The first day of spring was officially March 20th; any equestrian can tell you that the Vernal Equinox is practically a national holiday for us. It’s the day that Mother Nature is supposed to start beginning to bring us warm weather (or at the very least, stop sending snow for Pete’s sake), and it marks the beginning of summer show season preparation for many.
Leading up to this day, visions of 70 degree weather, trail riding, riding in the outdoor, bathing my horse, and not riding in 20 layers danced in my head.
Rarely is the transition into spring so lovely though, especially in the fickle state of Ohio.
We’ve had a few nice days. I was able to bathe The Mare, rode in a polo instead of the Under Armor/Sweater/Vest/Winter Jacket combo; and have ventured outside to ride a few times. But spring often brings us a few last inconveniences before finally giving us the reprieve into summer.
Mud Season: This means closing fields when they turn into swamps and the all-weather paddocks turn into ponds (limited field turnout = unhappy Black Mare). My horse is a wuss when it comes to walking through puddles, so when she has to, she is kind enough to share the experience with me by splashing as much mud on me as possible.

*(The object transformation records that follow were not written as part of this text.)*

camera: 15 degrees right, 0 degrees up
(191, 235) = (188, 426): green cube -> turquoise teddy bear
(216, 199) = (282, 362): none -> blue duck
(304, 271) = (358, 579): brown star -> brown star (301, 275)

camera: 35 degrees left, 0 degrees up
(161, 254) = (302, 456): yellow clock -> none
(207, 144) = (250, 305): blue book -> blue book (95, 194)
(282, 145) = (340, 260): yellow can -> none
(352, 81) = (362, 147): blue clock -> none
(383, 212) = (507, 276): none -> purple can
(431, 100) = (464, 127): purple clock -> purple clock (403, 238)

I’ve been reminded how to get mud out of Tailored’s, and have quickly learned to wear only my muck boots until my horse is inside. I’ve clipped the feathers off The Mare’s legs in an effort to avoid 2 tons of mud being brought with her every time she comes inside.
The farrier also becomes a lot more present during Mud Season, as shoes magically get lost to the mud more frequently this time of year (*My bank account would like to take this moment to the thank The Mare for being barefoot).

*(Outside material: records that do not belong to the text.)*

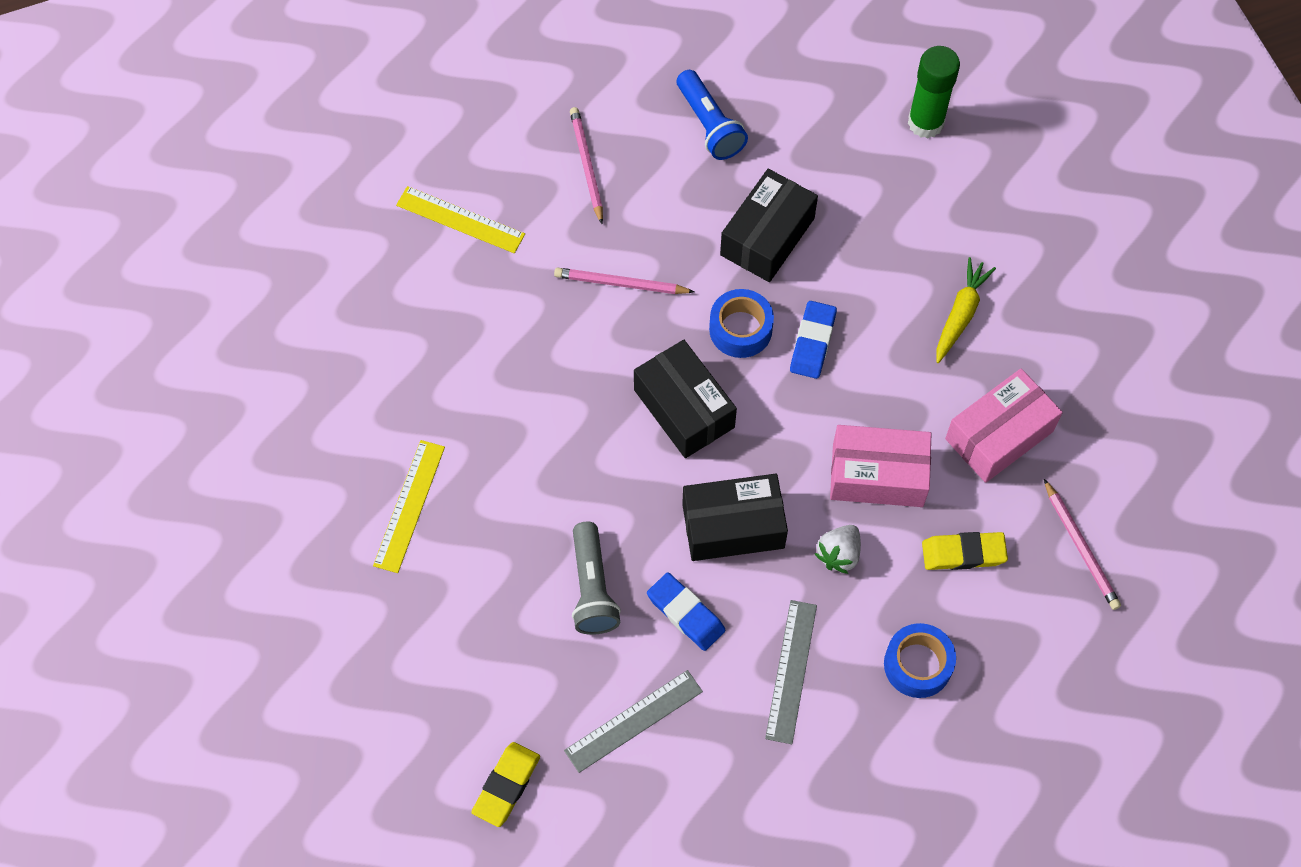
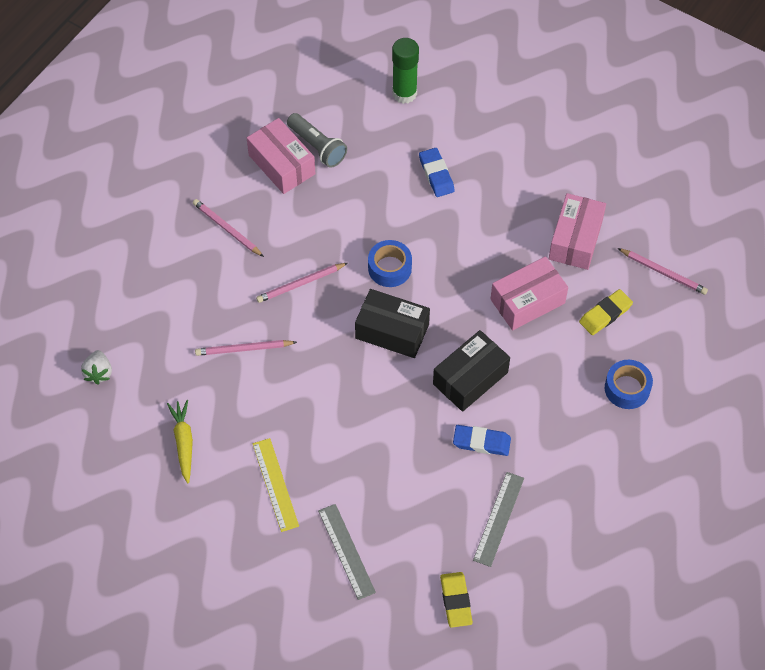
camera: 35 degrees left, 5 degrees down
(460, 219) = (175, 304): yellow ruler -> none
(496, 322) = (244, 349): none -> pink pencil
(592, 588) = (418, 462): grey flashlight -> grey flashlight (317, 146)
(709, 125) = (282, 164): blue flashlight -> pink box
(767, 236) = (364, 208): black box -> none
(791, 671) = (563, 436): grey ruler -> grey ruler (346, 551)
(812, 342) = (435, 251): blue eraser -> blue eraser (436, 174)
(839, 554) = (540, 357): white strawberry -> white strawberry (98, 373)
(960, 314) = (505, 187): yellow carrot -> yellow carrot (183, 442)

Bipolar Weather: Ohio is pretty good for this one year-round, but especially at this time of year. We’ve bounced back and forth between 65-70 and sunny, to 45 and rain, to 35 (and dropping) currently. We’re supposed to get even colder overnight. If it snows again, I might scream.
As the weather changes, you never know what horse you’ll get as you saddle up…the quiet, lazy summer model? The spooky worrier because it’s raining and windy? The wild winter model because the temperature changed 20 degrees in 2 days?

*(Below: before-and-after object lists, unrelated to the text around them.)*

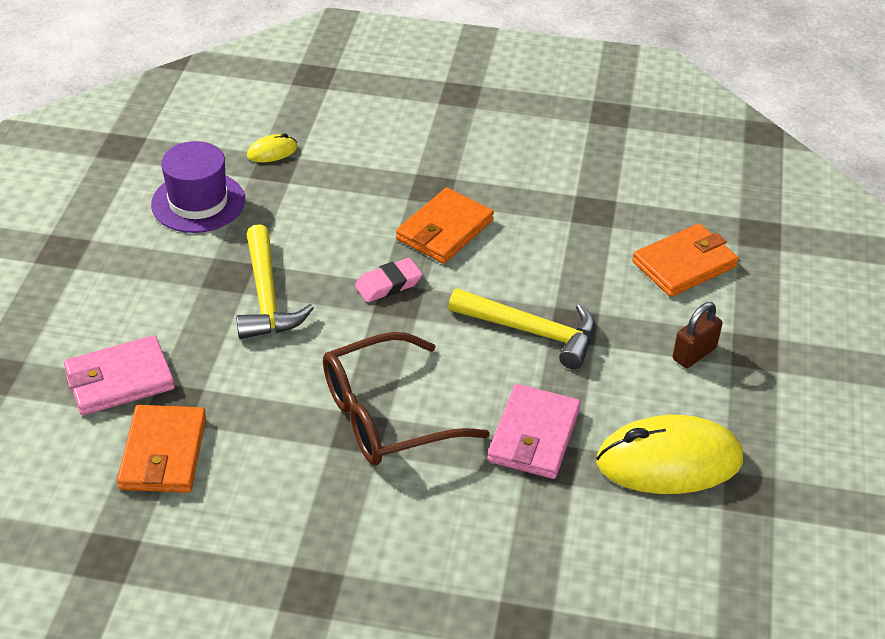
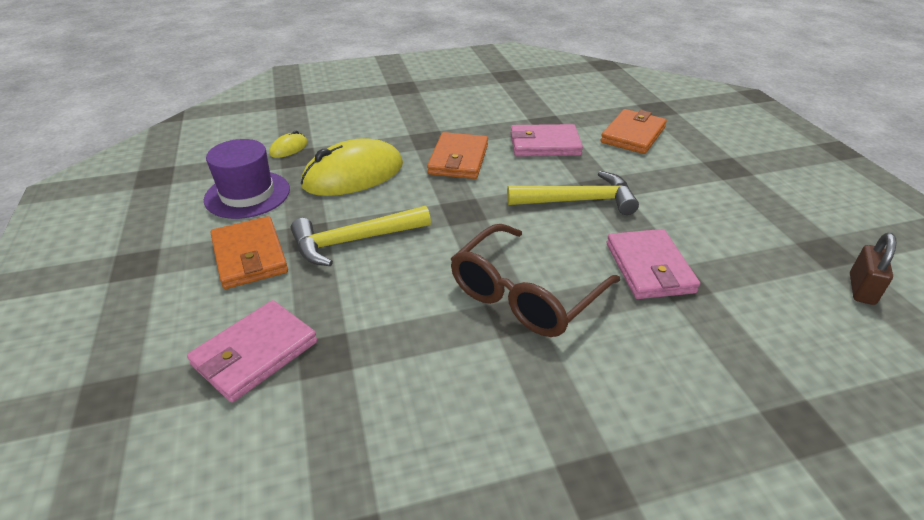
camera: 25 degrees left, 5 degrees down
(163, 453) = (344, 406): orange wallet -> orange wallet (250, 256)
(267, 297) = (354, 241): yellow hammer -> yellow hammer turned 105 degrees clockwise
(388, 284) = (446, 203): pink eraser -> none
(561, 242) = (544, 145): none -> pink wallet
(669, 461) = (756, 250): yellow mouse -> yellow mouse (353, 175)
(694, 353) = (694, 180): brown padlock -> brown padlock (861, 289)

One day the barn doors and windows can be open, the horses are naked and the next everything is locked back up and everyone has heavyweight blankets on again. Working in a barn with 52 horses makes me want the weather to stay consistent solely so we can stop this mad blanket-swapping game.
Shedding Season: All of the woolly mammoths – I mean, horses – are in the height of shedding all that winter hair; grooming takes 10 times as long, and you end up with as much hair on you as the horse has (double if it’s a grey or paint with big white markings). Every article of clothing you own regardless of it has ever been near your horse will have horse hair on it for the next month. If you body clipped your horse, you escape some of this (The Mare was clipped again, except for a saddle patch I left, which she is madly shedding from).
Body clipped horses are just going through a somewhat awkward color change as they grow back in. The Mare was this dusty brown/grulla color after I clipped her; now her head and neck are black, her stomach is brown and her butt is still dusty brown/grulla. And the patch on her back that I didn’t clip is bay, a remnant of her getting sun bleached last year. I’m hoping she grows back in soon; we look a little strange right now.
If we didn’t already get strange looks going out in public in our equestrian gear, we certainly are now–being covered in mud and horse hair only completes the look, right?
Aside from the weather, mud and everything else Mother Nature sends our way, it can be a crazy time of year for equestrians (maybe just for me, who knows). I am in the middle of finishing my honors thesis project, doing my honors defense for said project, getting that paper ready for publication, helping plan my team’s year-end banquet, finishing out the semester strong…oh, and graduating. And planning life after graduation (yikes). March has been a little crazy, and April looks to be just as wild. I have never been so ready for warm weather and summer riding.
I can say I am blessed with a wonderful horse who (in addition to being clipped and barefoot, making the transition easier for me!) has been very understanding of my March madness, and continues to be a superstar in our lessons. Even if all I have time for is running out to her field and giving her a treat and a pat, she is excited to see me, makes me smile, and makes me forget how chaotic I am feeling.
May the weather get warm soon, may your horse shed out fast, may your shoes all stay attached, and may your transition into Spring be a little less hectic than mine!